Les lauréats de la distinction Nansen distribuent des vaches aux fermiers libanais

23 décembre 2008
Un fermier avec des vaches.

Les habitants de Khiam au Sud-Liban dépendent largement de l'agriculture, en particulier de l'industrie laitière, pour gagner leur vie. La courte guerre qui a ravagé le sud en 2006 a été dévastatrice, beaucoup d'entre eux ayant perdu leur bétail ou n'ayant pu accéder à de larges portions de leurs terres pendant des mois du fait des bombes à fragmentation, raconte le Haut Commissariat des Nations Unies pour les réfugiés (UNHCR).
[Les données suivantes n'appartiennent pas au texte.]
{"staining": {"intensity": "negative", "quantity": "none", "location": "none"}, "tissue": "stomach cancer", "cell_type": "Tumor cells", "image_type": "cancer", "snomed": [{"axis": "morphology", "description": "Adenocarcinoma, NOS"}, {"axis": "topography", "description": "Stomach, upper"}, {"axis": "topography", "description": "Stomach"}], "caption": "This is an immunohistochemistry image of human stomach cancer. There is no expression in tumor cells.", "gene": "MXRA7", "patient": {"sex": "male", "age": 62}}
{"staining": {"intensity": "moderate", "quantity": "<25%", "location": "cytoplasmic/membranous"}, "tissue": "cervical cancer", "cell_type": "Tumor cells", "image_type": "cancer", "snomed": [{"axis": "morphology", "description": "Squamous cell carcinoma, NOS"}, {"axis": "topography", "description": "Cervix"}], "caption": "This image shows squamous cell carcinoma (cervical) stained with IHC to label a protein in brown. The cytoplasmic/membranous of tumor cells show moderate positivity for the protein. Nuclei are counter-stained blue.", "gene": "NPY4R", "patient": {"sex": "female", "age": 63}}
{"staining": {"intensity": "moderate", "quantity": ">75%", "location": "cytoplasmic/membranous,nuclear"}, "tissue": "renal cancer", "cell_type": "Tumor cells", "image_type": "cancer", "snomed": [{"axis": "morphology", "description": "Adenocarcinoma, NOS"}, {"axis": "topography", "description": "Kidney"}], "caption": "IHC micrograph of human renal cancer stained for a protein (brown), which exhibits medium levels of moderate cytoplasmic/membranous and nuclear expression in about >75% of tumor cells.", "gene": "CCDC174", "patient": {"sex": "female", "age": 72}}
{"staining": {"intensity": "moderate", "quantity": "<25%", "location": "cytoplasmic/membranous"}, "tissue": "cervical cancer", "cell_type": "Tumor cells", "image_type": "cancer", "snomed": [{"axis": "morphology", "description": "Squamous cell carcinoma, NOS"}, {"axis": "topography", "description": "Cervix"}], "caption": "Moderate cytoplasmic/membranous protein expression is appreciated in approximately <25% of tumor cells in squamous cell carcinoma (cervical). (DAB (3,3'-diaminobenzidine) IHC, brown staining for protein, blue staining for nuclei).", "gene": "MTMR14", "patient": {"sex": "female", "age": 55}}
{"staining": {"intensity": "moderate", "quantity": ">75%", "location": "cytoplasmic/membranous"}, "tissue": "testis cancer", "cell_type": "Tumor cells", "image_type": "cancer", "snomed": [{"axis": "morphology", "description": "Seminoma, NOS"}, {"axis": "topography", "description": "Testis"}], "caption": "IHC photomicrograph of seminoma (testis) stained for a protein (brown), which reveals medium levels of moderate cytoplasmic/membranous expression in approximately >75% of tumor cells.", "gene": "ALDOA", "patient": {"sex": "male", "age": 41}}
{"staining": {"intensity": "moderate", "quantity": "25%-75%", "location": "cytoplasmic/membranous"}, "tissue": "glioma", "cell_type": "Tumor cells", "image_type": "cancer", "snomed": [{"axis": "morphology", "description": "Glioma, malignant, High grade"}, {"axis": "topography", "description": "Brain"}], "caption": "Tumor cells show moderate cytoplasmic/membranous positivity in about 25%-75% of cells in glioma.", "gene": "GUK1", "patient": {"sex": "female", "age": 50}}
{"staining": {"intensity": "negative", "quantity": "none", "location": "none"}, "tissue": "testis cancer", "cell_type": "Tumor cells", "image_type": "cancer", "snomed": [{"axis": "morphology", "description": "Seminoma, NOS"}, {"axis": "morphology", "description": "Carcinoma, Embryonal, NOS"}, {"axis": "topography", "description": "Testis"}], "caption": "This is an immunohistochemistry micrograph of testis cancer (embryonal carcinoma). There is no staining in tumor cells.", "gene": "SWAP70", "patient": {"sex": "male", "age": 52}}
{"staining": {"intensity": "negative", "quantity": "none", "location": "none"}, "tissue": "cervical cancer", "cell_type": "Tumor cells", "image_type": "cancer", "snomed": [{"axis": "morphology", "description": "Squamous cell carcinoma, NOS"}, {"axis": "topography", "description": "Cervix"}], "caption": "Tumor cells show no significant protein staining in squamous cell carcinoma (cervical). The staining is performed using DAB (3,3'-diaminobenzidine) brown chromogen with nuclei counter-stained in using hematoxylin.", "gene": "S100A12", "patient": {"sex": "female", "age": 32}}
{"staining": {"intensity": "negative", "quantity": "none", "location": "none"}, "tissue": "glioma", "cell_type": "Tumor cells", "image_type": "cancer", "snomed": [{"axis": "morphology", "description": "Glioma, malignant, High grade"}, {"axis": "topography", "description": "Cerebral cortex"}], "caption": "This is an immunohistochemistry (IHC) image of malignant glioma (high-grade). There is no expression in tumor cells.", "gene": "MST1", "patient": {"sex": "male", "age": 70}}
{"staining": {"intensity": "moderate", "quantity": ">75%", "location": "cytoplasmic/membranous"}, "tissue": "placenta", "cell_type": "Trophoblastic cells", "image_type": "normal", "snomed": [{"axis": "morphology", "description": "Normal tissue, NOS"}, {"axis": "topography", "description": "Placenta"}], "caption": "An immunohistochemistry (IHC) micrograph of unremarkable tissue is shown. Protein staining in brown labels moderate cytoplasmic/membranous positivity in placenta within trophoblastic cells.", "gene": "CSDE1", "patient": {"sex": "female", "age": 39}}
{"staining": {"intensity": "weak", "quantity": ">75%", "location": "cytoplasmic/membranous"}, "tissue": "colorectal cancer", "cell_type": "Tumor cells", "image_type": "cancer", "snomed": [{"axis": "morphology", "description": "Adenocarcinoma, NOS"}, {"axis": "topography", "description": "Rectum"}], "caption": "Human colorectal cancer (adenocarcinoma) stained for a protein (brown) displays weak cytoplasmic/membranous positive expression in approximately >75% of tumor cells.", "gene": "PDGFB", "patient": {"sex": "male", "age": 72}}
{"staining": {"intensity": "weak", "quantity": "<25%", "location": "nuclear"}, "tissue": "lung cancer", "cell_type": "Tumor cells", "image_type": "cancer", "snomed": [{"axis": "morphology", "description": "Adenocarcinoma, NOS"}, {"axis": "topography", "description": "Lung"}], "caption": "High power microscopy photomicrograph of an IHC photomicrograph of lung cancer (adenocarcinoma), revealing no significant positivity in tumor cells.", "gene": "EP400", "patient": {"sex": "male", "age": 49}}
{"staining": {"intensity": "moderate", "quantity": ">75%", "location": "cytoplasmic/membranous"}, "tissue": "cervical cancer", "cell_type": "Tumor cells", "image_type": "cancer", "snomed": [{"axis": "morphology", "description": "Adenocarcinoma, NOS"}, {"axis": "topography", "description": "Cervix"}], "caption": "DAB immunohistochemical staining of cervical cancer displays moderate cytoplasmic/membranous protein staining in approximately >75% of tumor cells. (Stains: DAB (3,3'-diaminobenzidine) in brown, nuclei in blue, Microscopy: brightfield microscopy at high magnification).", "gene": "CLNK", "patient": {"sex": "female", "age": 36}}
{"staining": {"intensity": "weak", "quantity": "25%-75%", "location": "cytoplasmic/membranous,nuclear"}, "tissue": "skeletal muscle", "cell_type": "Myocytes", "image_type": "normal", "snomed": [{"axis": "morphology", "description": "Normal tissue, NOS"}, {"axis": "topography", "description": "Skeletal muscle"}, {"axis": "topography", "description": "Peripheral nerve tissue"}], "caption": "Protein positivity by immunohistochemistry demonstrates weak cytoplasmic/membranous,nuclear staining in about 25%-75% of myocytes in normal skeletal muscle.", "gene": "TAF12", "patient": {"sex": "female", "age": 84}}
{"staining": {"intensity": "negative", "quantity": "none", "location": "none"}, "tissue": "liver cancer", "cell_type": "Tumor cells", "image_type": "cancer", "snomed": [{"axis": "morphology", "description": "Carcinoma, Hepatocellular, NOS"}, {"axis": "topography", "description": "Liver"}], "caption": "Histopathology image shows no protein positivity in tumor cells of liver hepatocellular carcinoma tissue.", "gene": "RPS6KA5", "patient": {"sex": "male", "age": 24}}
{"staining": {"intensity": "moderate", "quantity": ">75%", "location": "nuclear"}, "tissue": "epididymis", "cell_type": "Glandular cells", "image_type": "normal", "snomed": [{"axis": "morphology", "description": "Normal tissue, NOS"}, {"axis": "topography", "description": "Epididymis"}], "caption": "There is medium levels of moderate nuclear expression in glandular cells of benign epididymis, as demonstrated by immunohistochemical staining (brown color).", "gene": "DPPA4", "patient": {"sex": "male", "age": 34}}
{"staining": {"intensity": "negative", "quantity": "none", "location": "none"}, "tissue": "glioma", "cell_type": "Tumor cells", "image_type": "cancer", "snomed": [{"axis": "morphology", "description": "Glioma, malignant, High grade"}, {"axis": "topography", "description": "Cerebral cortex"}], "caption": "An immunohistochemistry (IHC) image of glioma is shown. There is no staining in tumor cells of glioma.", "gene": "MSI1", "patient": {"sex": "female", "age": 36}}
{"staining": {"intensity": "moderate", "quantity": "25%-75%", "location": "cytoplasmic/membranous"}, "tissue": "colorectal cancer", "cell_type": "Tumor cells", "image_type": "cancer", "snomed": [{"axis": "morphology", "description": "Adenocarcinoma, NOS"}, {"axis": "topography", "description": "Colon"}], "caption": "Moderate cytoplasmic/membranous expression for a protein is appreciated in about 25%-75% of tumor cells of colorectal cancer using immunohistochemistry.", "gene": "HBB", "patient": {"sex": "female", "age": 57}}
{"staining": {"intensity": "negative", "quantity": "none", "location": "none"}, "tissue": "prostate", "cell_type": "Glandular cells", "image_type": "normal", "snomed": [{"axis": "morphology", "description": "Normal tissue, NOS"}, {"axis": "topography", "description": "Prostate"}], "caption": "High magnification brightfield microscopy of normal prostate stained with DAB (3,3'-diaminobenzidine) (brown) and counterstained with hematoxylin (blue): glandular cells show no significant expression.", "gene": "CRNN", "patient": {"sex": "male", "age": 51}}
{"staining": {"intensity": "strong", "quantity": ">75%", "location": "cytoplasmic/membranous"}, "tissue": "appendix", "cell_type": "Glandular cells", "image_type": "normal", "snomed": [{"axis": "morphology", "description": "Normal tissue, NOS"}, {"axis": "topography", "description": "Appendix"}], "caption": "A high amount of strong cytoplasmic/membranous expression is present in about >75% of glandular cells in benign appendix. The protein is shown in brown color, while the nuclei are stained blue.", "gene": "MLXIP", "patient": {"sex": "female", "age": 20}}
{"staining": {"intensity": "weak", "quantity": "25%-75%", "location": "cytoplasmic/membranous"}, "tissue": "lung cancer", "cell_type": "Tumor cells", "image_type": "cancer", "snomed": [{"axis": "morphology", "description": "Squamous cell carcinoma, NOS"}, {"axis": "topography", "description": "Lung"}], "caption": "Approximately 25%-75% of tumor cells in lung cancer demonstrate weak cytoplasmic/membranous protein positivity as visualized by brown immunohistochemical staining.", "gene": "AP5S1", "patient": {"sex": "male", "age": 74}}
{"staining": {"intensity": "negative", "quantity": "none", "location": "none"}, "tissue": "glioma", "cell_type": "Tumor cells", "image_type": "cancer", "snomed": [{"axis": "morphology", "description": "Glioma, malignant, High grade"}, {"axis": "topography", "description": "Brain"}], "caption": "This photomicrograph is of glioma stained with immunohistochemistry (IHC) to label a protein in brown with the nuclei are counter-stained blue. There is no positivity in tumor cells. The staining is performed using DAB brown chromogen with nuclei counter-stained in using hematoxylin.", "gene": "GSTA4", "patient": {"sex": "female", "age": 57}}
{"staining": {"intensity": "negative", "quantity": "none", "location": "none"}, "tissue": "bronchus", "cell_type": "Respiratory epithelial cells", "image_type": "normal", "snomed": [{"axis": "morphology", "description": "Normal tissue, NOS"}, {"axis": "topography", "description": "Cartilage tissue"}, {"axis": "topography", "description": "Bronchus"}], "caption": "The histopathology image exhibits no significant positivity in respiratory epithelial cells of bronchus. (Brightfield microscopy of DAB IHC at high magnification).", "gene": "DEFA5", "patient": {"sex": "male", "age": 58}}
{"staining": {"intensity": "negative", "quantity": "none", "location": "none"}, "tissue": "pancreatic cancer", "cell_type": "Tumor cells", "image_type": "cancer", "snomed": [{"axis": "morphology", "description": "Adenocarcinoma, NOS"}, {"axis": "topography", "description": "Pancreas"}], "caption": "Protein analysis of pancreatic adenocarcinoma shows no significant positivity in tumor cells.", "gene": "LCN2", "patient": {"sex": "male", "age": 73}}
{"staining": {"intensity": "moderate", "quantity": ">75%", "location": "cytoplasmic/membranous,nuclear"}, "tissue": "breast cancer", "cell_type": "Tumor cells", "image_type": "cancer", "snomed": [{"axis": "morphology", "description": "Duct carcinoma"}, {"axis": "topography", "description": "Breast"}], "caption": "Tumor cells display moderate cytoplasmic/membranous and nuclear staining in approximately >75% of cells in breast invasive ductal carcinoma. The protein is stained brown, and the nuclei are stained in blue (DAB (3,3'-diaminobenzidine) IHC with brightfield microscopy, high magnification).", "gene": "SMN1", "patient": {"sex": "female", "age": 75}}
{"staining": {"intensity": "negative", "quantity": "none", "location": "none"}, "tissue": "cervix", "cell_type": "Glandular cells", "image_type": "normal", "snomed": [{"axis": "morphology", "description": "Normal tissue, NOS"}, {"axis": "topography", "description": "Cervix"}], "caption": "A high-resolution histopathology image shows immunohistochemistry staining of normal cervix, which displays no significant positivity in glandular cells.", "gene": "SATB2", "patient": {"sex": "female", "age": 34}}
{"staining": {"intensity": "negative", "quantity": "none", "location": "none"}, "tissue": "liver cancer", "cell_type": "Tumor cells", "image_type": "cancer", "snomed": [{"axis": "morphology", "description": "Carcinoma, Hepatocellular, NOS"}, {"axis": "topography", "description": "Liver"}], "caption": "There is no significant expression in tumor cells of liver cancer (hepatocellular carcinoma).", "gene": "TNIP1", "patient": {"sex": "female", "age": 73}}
Les habitants de Khiam au Sud-Liban dépendent largement de l'agriculture, en particulier de l'industrie laitière, pour gagner leur vie. La courte guerre qui a ravagé le sud en 2006 a été dévastatrice, beaucoup d'entre eux ayant perdu leur bétail ou n'ayant pu accéder à de larges portions de leurs terres pendant des mois du fait des bombes à fragmentation, raconte le Haut Commissariat des Nations Unies pour les réfugiés (UNHCR).

Samedi, les lauréats 2008 de la distinction Nansen, qui est décernée chaque année à une personne ou à un groupe en reconnaissance de son travail exceptionnel en faveur des réfugiés, sont arrivés dans le village avec des cadeaux qui ont été fort appréciés – six vaches en bonne santé. Ils espèrent que ces animaux permettront de stimuler la relance économique de ce village de 3.500 habitants, suite au conflit ayant opposé les troupes israéliennes et les milices du Hezbollah.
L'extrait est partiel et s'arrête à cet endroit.